When you're scrolling through Instagram and Pinterest, saving posts and deciding on your personal style can be daunting, being that there are SO many beautiful ways to shoot and edit a wedding day!
I've listed below the SIX (6) main, trending styles of photography to give you a better idea of how to separate each style! Keep in mind, every photographer is going to have their own "version" of each of these, and there's no "right" or "wrong" answer!
(Psst...Did I mention you can mix and match all of these into a single wedding gallery if you wanted? Just sayin’, the option is there for ya!)
As a personal preference for all of these styles, I say that I will always veer towards what the true life moment is calling for when shooting and editing an image. In other words, I’m not going to force a moment or lighting scenario into something that it’s not, [with the exception of using on-camera flash for night scenes]. I won’t distort an image to be ultra dark, or super bright and blown out. In every style, I want my subjects’ skin tones, hair colors, to be accurately captured. In addition, I tend to edit a little more warm, giving life to the skin - but I never want to come off "orange" or oversaturated.
My goal for every gallery, no matter what the style (from classic to vintage) should still look timeless in 20, 40, 60 years; Never tied back to a specific decade, trend of editing, or treated with a heavy hand.
True-to-life colors, tones and lighting throughout the gallery; This is like the “no makeup-makeup” style in the beauty world.
Like the name suggests, these photos are creamy-smooth and detail oriented. I personally prioritize sharpness of my subject, even when I want to do something super artsy-fartsy, introducing glass and other elements into the lens to create depth. “Fine Art” doesn’t mean “detail shots,” but it does usually require a fine touch in photoshop for each image.
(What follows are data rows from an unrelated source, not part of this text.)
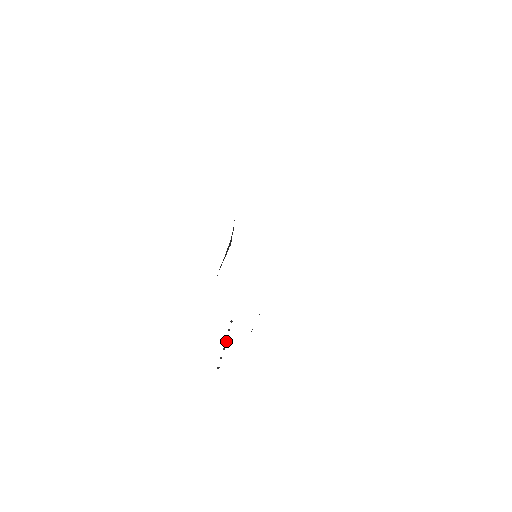
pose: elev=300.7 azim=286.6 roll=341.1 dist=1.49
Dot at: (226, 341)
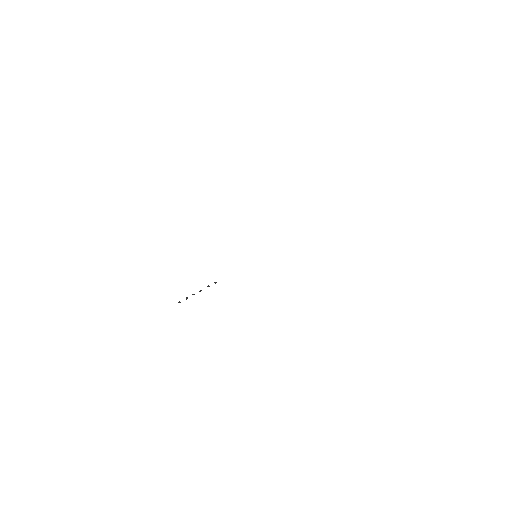
Dot at: (200, 291)
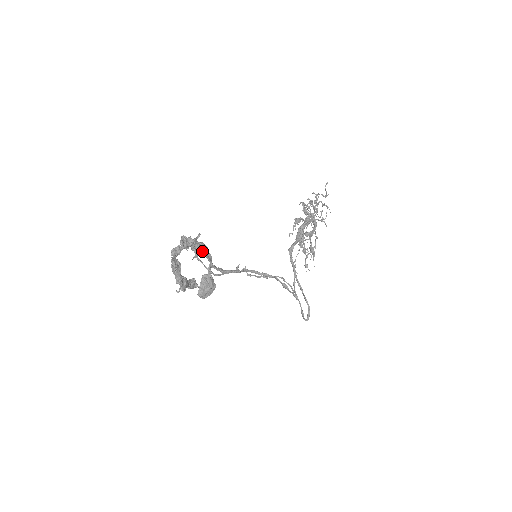
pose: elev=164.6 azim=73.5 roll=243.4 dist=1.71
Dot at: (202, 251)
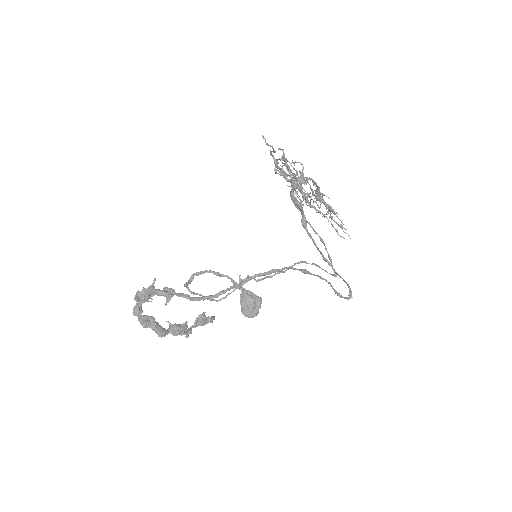
Dot at: (168, 293)
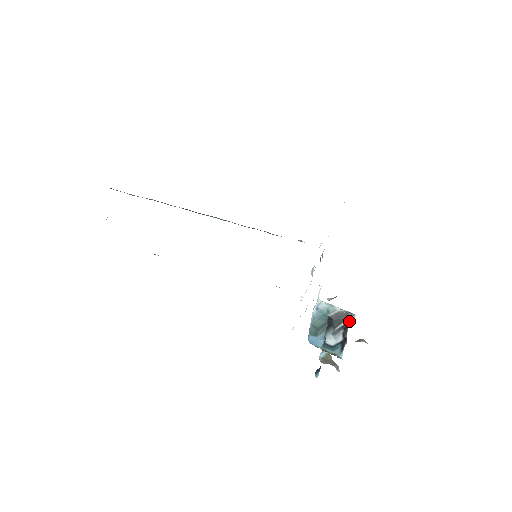
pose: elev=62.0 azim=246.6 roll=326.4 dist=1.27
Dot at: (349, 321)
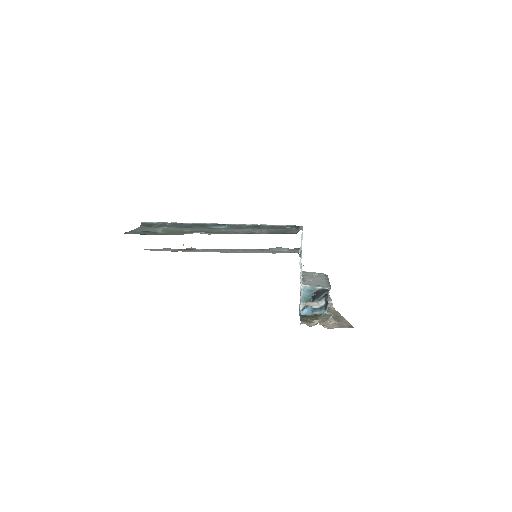
Dot at: (327, 292)
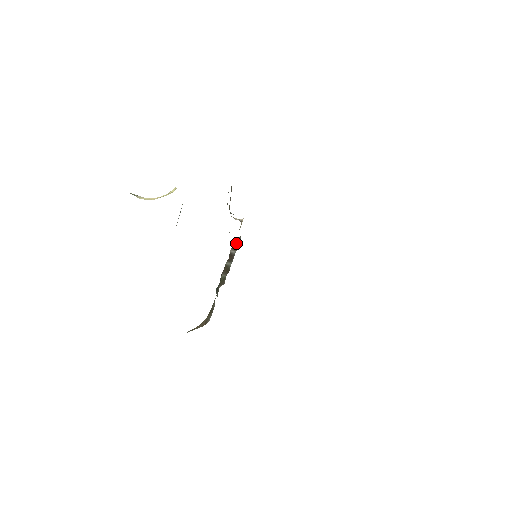
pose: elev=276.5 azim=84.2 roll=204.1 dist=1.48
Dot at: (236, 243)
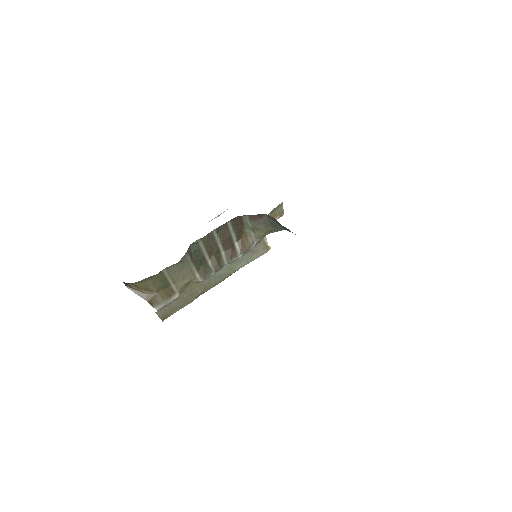
Dot at: (246, 242)
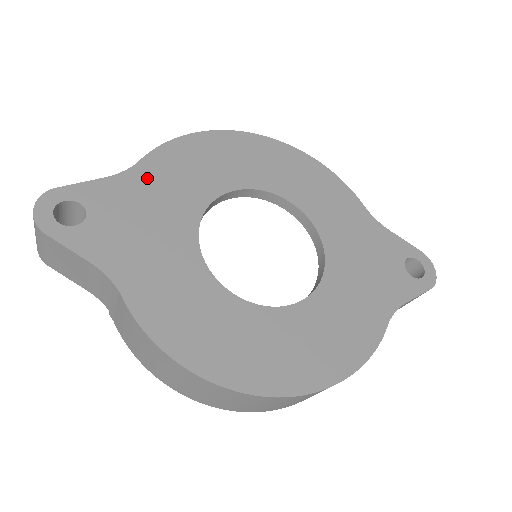
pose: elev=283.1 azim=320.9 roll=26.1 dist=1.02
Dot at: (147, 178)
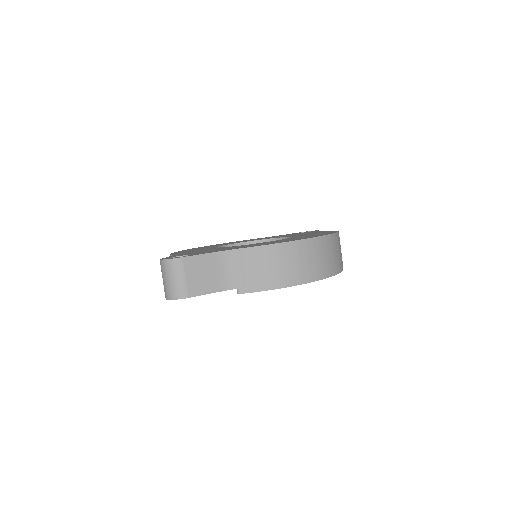
Dot at: occluded
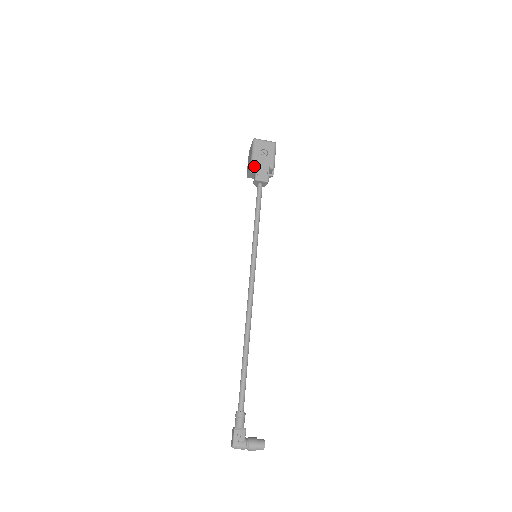
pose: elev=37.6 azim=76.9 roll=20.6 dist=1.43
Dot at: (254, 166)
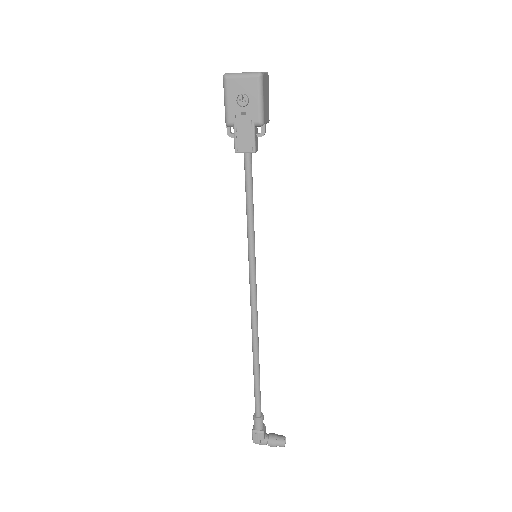
Dot at: (231, 126)
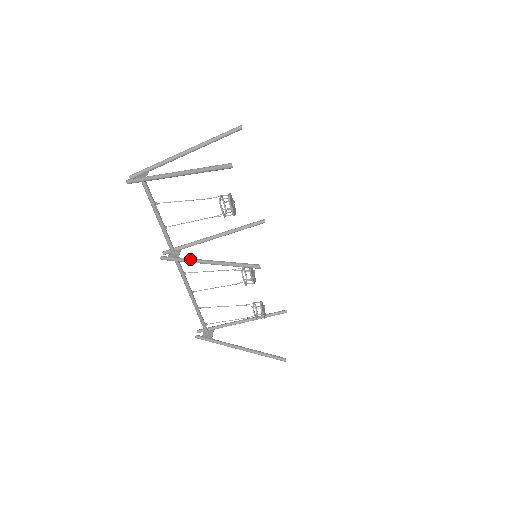
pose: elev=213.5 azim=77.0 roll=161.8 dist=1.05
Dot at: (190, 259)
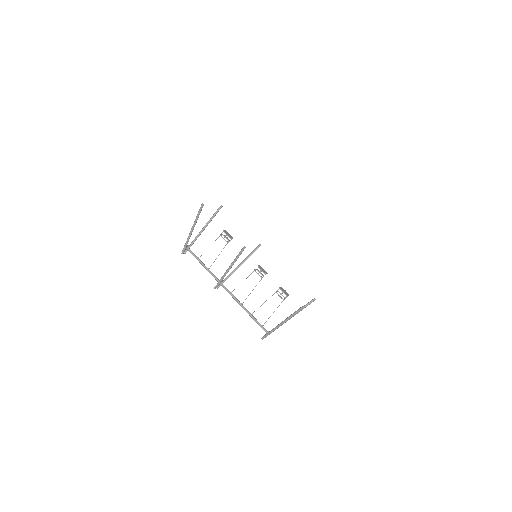
Dot at: (223, 275)
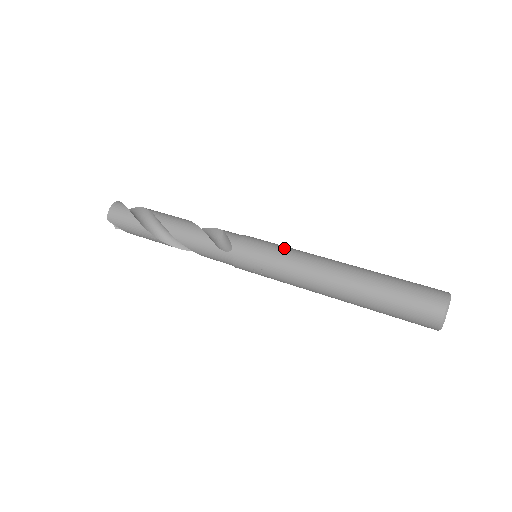
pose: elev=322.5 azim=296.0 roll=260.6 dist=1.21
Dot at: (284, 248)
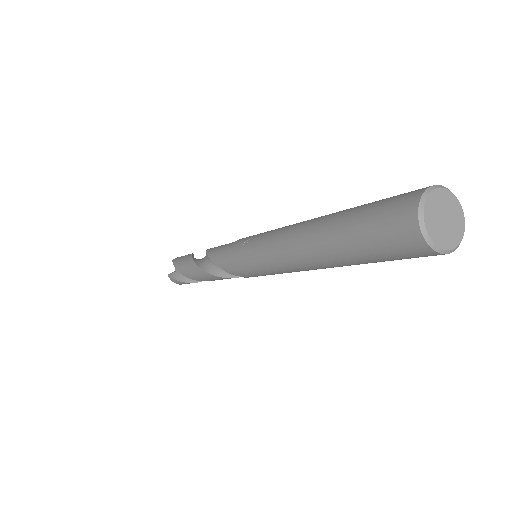
Dot at: occluded
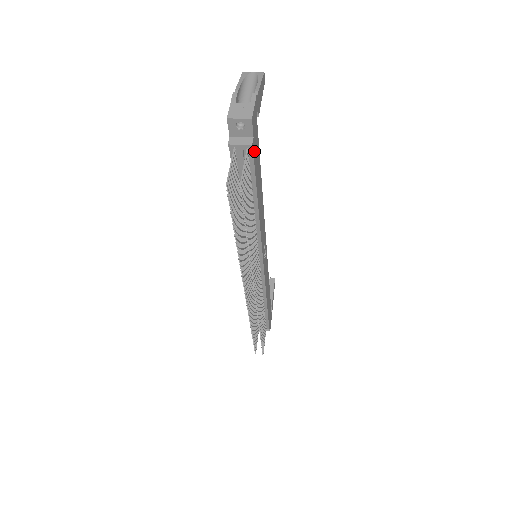
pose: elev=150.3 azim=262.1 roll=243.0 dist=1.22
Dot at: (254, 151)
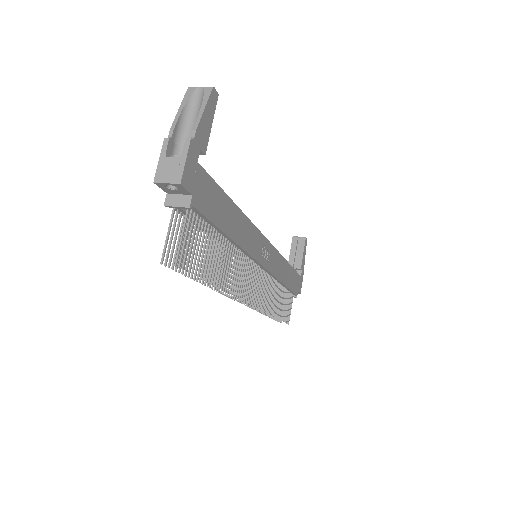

These photos are super crisp and clean, removing distractions and imperfections.
Similar, yet unique to Fine Art, Editorial explores a creative and more “polished” finished look. Taking a wedding gallery “editorial” has more to do with the mood and direction in posing than it does in editing or “shooting” style.
Moody & Muted
Also referred to as “Dark & Moody”, this style is super trendy on the IG feed, showing super muted highlights, slightly faded color theme, and usually more dramatic hues of one color over the rest (i.e. sandy tan or oranges on the warm spectrum, or cool neutrals). This doesn’t always have to be a DARK image! You can definitely have bright, muted tones. There’s also the spectrum of warm to cool tones, as previously mentioned, within every color palette, but you’ll usually see the warm tones with more trendy “moody & muted” style today.
“Vintage” is designed to be open-ended, because there are so many versions of it now! Do you want a green-tinted film look like you just got married in the 60’s? Or are you vibing with an 70’s/90’s grain treatment that gives them that effortlessly warm, timeless feel… OOF I’m all excited to shoot now.
“Documentary style” seems to have evolved in societal definition through the years. At its truest form, my interpretation is beyond a candid photo, albeit that would apply in the doc style. But this is about the ethics of capturing raw, unaltered moments, and keeping them that way throughout the editing process. All of my work, unless requested otherwise, is going to have a natural documentary bent. The “candid” approach can live within all the styles listed above, but true documentary is another thing altogether.
I love when couples come to me with creative ideas, or feel inspired by multiple styles! They may want 20% of Fine Art, 10% of Moody & Muted, and bring inspiration photos that they’re in love with, hoping to recreate their own versions of! HELLO? That’s only my DREAM? Others might want the pure Documentary approach with a Fine Art or muted highlight edit applied - and they trust me to make their vision come to life. If you're thinking you want a little bit of everything, we can definitely make that happen too, and breakdown your wedding day to sort through which parts of your day you're envisioning look like which styles.